Die 4-Tage-Woche setzt sich in immer mehr Ländern durch: so zeigen etwa internationale Pilotprojekte aus Island, Japan und Grossbritannien, dass sich die 4-Tage-Woche sowohl für Unternehmen wie auch für Mitarbeitende gleichermassen lohnt. Mitarbeitende haben eine bessere Work-Life-Balance, sind zufriedener und weniger krank. Dass sich zufriedene und gesunde Arbeitnehmende wiederum positiv auf die Produktivität eines Unternehmens auswirken, ist bekannt. In der Schweiz ist die 4-Tage-Woche bislang eher ein Randphänomen, obschon sie von immer mehr Spitälern und Unternehmen getestet wird. So etwa vom Familienunternehmen Hasler + Co AG in Winterthur, das in der Eisenwaren- und Werkzeugbranche tätig ist.
Herr Hasler, Sie haben 2023 die 4-Tage-Woche eingeführt. Wie ist die Idee dazu entstanden?
Christof Hasler: In der Umgebung gab es bereits Handwerks- und Gastrobetriebe, welche die 4-Tage-Woche eingeführt hatten. Ihre Schilderungen waren durchwegs positiv und haben uns neugierig gemacht. Auch wir spürten schliesslich den Fachkräftemangel und konnten Stellen nicht mehr so einfach besetzen – Vakanzen bestanden bis zu 18 Monate. In der Geschäftsleitung wurde das in der Folge sehr kontrovers diskutiert: von «ist doch nicht finanzierbar» bis «geht doch nicht, bei einem Geschäft, das 6 Tage geöffnet ist». Die Vorbehalte waren gross.
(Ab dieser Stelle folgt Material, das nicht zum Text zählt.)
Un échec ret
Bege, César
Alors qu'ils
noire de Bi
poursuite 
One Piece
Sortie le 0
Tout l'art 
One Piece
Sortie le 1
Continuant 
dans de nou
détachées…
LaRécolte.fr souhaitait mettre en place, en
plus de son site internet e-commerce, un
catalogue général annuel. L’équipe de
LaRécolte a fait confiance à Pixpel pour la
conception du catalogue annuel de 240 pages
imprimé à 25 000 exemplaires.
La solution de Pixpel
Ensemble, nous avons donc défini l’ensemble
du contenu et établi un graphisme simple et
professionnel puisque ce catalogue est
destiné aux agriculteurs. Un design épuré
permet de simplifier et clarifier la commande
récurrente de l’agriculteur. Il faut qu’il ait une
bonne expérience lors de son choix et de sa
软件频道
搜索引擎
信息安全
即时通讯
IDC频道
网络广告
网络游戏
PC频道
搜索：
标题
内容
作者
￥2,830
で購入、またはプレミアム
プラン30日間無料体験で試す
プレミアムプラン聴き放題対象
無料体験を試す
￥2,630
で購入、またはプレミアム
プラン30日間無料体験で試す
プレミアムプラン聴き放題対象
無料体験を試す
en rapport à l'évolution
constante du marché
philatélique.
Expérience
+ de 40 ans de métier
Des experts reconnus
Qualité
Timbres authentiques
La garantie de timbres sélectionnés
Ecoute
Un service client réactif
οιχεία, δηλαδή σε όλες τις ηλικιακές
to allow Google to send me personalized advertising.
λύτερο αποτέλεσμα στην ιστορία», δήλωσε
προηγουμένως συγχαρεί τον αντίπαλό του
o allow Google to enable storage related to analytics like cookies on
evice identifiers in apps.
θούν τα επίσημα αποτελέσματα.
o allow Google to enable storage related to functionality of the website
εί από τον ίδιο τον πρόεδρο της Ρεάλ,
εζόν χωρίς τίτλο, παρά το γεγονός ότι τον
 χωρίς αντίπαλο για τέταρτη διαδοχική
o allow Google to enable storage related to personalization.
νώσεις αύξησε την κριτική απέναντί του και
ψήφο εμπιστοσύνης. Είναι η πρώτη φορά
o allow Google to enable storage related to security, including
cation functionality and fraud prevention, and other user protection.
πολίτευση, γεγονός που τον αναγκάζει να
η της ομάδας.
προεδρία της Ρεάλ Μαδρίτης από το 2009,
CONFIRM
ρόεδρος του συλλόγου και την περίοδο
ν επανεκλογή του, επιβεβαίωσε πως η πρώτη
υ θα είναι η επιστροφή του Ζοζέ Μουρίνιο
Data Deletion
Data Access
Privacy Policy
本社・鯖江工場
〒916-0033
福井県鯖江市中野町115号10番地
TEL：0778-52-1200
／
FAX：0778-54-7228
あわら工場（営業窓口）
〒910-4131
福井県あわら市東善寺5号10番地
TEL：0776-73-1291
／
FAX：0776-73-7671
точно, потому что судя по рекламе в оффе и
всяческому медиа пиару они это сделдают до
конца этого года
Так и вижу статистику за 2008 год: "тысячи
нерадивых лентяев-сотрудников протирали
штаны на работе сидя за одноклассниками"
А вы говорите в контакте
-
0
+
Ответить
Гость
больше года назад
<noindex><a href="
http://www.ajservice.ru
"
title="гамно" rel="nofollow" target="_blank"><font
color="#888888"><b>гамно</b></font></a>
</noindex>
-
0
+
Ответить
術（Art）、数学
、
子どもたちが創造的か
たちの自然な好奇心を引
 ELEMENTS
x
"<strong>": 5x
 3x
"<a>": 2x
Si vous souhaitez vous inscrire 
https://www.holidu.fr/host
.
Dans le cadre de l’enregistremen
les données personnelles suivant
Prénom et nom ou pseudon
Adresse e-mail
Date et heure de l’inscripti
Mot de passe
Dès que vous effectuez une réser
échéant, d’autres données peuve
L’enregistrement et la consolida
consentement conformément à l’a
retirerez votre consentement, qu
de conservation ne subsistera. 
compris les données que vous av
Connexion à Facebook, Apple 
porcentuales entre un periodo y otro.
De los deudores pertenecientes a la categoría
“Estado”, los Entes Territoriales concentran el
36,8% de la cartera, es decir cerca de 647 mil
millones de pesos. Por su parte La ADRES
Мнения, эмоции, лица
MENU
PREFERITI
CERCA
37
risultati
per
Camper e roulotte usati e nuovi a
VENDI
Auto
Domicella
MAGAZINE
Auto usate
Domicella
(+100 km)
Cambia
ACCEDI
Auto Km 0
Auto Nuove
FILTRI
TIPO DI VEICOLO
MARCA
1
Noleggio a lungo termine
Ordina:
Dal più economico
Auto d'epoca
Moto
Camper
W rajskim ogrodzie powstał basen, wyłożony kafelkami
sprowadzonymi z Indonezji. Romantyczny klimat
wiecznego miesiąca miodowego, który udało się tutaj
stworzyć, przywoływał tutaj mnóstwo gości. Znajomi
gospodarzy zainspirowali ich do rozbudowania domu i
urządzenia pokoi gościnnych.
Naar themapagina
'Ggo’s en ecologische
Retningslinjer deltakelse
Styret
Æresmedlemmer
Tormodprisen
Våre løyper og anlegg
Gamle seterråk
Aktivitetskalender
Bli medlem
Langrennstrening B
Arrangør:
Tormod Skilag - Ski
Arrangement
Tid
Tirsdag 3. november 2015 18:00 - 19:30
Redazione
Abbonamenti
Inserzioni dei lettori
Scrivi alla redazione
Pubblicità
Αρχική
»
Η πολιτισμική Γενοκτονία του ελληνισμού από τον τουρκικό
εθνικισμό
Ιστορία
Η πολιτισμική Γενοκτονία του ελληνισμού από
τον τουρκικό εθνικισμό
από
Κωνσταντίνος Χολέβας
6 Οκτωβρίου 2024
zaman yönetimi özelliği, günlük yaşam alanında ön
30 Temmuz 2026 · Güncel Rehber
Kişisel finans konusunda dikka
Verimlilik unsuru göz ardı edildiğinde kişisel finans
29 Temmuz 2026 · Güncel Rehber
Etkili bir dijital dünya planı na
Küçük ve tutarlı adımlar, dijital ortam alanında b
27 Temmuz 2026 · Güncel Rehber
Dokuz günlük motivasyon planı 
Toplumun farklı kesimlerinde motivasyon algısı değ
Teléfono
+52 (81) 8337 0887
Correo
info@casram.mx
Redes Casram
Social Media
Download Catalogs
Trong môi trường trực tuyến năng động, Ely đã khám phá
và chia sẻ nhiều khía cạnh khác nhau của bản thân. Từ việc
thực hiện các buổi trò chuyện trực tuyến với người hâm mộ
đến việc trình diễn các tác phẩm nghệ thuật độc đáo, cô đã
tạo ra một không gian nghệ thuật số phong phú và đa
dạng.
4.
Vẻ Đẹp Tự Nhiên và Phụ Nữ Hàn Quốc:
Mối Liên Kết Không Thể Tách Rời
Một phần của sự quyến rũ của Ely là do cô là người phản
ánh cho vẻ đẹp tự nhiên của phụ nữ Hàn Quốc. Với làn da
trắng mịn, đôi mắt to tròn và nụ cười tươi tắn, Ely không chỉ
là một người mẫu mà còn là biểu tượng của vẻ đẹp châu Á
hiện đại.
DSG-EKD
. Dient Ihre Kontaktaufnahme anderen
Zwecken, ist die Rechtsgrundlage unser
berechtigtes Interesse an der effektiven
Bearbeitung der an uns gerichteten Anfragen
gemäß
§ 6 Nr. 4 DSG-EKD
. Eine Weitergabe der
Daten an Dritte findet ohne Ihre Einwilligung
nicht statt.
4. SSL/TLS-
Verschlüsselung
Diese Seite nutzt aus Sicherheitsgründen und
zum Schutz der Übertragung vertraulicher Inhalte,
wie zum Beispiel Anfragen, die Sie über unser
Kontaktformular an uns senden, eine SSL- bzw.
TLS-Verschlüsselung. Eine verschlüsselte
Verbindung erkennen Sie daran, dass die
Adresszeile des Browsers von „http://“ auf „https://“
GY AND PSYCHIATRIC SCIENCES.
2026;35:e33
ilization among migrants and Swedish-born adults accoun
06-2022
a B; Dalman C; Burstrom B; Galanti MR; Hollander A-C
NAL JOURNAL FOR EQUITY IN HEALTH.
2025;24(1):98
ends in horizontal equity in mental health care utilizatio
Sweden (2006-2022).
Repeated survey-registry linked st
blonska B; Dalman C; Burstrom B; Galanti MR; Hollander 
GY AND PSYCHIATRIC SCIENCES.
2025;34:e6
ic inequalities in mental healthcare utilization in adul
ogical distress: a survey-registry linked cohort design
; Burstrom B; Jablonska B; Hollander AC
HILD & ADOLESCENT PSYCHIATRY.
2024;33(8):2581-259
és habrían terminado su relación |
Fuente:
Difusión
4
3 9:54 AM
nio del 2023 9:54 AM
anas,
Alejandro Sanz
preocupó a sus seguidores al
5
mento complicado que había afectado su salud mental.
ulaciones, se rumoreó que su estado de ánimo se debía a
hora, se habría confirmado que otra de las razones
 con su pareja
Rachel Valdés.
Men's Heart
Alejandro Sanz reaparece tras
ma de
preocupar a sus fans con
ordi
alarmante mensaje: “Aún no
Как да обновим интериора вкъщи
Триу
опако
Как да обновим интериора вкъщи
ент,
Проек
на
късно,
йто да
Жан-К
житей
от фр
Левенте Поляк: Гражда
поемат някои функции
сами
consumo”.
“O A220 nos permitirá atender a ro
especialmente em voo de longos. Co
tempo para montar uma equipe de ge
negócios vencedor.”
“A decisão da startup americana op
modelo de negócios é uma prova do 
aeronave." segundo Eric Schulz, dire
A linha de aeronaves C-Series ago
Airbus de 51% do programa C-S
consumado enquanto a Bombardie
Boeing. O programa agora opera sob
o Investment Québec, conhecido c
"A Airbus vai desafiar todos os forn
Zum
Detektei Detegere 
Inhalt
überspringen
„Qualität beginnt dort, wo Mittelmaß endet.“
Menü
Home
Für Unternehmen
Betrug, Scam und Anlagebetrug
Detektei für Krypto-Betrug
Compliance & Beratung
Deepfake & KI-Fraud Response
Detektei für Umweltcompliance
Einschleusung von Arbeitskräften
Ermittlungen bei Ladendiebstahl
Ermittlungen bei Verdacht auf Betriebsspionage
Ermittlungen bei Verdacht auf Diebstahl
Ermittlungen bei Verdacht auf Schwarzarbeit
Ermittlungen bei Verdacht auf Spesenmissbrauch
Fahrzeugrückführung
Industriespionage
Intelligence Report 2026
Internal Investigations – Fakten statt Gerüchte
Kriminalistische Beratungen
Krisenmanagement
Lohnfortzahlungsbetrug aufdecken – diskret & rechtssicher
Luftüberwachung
Weshalb haben Sie sich dennoch an das Projekt gewagt?
Hasler: Wir haben das Projekt durchgerechnet, auf seine Machbarkeit überprüft und uns dann entschlossen, dieses als «Pilotprojekt» fürs Jahr 2023 zu testen. Um das Projekt laufend messen zu können, haben wir gewisse Eckwerte klar definiert. Dazu gehört etwa, dass nur ausgelernte Verkaufsmitarbeitende für die 4-Tage-Woche vorgesehen sind.
Welche Reaktionen haben Sie von Ihren Mitarbeitenden auf die Idee bekommen?
Hasler: Grundsätzlich standen die «betroffenen» 20 Mitarbeitenden dem Projekt von Anfang an positiv gegenüber. Anstelle von den bislang 42,5 Stunden arbeiten sie nun an vier Tagen 38 Stunden. Täglich von 7 bis 12 und von 13 bis 18 Uhr mit zweimal 15 Minuten Pause. Alle drei Monate ziehen wir seither Zwischenbilanz und bekommen unterschiedliche Rückmeldungen. Die jüngeren Mitarbeitenden finden es «cool», die Älteren berichten uns, dass die langen Arbeitstage für sie anstrengender sind und sie mehr Erholung brauchen. Dennoch sind sich alle einig, dass es eine gute Sache ist.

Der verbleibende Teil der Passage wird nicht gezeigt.